Materyali inceleyin
1: Salgın dönemi kültür-sanat metnine göre "Tiyatromuz Yaşasın" imza kampanyasında imza sayısı kaçı geçti?
2: Salgın dönemi kültür-sanat metnini son cümlesinin ardından yazarak sürdürün.

Belge metni
========================================

İKSV yakın zamanda, kültür-sanat alanının salgın dönemindeki durumuna yönelik bir rapor yayımladı. Raporda, dünyada kültür-sanat alanına yapılan desteklere yer verilirken, hemen ardından Türkiye’deki durumdan bahsediliyor ve ihtiyaçlar ortaya konuyor. Dünya örnekleri ile Türkiye’deki durum arasında büyük bir uçurum olduğunu belirtmek gerek. Türkiye’de kültür-sanat alanındaki ihtiyaç listesi oldukça uzun. Dolayısıyla sorulması gereken bir diğer soru da şu: İhtiyaç listesinin uzamaya devam ettiği bu ortamda Kültür Bakanlığı sessizliğini korumakla mı yetinecek?

Müzik sektöründen de TESDER (Türkiye Canlı Müzik ve Eğlence Sektörü Derneği) temsilcilerinin Kültür Bakanlığı ile görüştüğü belirtiliyor, fakat anlaşılan geniş kapsamlı bir destek planı ortaya çıkmış değil. Görünen o ki, müzik sektöründen de destek taleplerine dair güçlü bir çıkış henüz oluşmadı. Korona salgını öncesinde de zaten dijital alana taşınmaya çoktan başlamış olan müzik sektörünün dijitalleşmesinin bunda bir etkisi olabilir. Ama bunun yanı sıra, müzik sektöründe kayıtsız çalışanların sayısının çok fazla oluşu ve bu alandaki örgütsüzlük, birlikte güçlü talepler ortaya koymanın önünde bir engel oluşturuyor gibi görünüyor.

Bu yazının yazıldığı esnada, bir süredir beklenen bir gelişme gerçekleşti ve “normalleşme” adı altında, salgının ilk zamanlarında getirilen kısıtlamalardan bir kısmı kaldırıldı. Bu kararın salgının gidişatını ne yönde etkileyeceğini tahmin etmek pek kolay değil. Fakat kültür-sanat alanında da normalleşme adımlarının planlanması, başlayacak etkinlikler için toplum sağlığını koruyacak açık yönergelerin hazırlanması ve bu dönem boyunca gelir elde etme olanakları olmayan kültür-sanat sektörüne yönelik destek planlarının hazırlanması gerekiyor.

Yine bu yazının yazıldığı günlerde, 2000 sanatçının imzasıyla “Tiyatromuz Yaşasın” sloganı eşliğinde bir imza kampanyası başlatıldı. Son durumda seyircilerin imzasına da açılan kampanyada imza sayısı 20.000’i geçti. Tiyatro sanatı emekçilerinin durumuna değinen bildiride, özel tiyatroların somut taleplerine yer veriliyor. Bu kampanyanın yaratacağı etkiyi, hükûmet tarafından dikkate alınıp alınmayacağını ise önümüzdeki günlerde göreceğiz.

========================================

Mevcut veriler
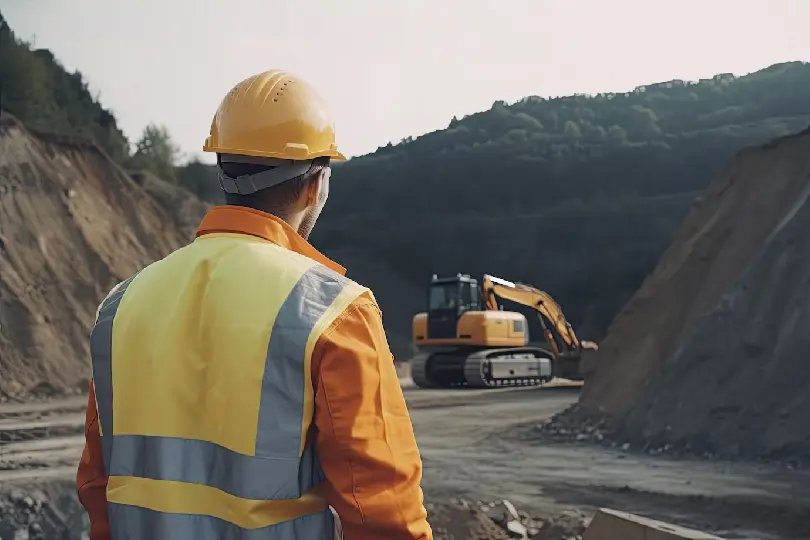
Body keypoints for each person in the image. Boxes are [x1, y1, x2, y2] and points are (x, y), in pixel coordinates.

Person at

========================================

Maddelere göre yanıtlar
1: İmza sayısı 20.000'i geçti.

2:
Dijital Alanda Sanat Tartışması

Nicholas Berger’in Unutulmuş Bir Araya Gelme Sanatı adlı yazısının Mimesis’te yayımlanmasından beri, “İçinden geçtiğimiz korona günlerine benzer kriz zamanlarında sanatçılar ne yapmalı?” sorusu üzerinden şekillenen tartışmalar devam ediyor. Bu kapsamda incelediğimiz yazılarda birkaç nokta ön plana çıkıyor. Türkiye’den bazı sanatçıların verdiği demeçlerde değindikleri noktalardan biri tüketim kültürü konusu. Koronavirüs salgını ile birlikte kimi üretimlerin “hızlı” bir şekilde online ortama taşınması ve yine “hızlı” bir şekilde tüketiliyor olması, sanatçıları bu konuda düşünmeye iten etkenlerden biri olmuş durumda.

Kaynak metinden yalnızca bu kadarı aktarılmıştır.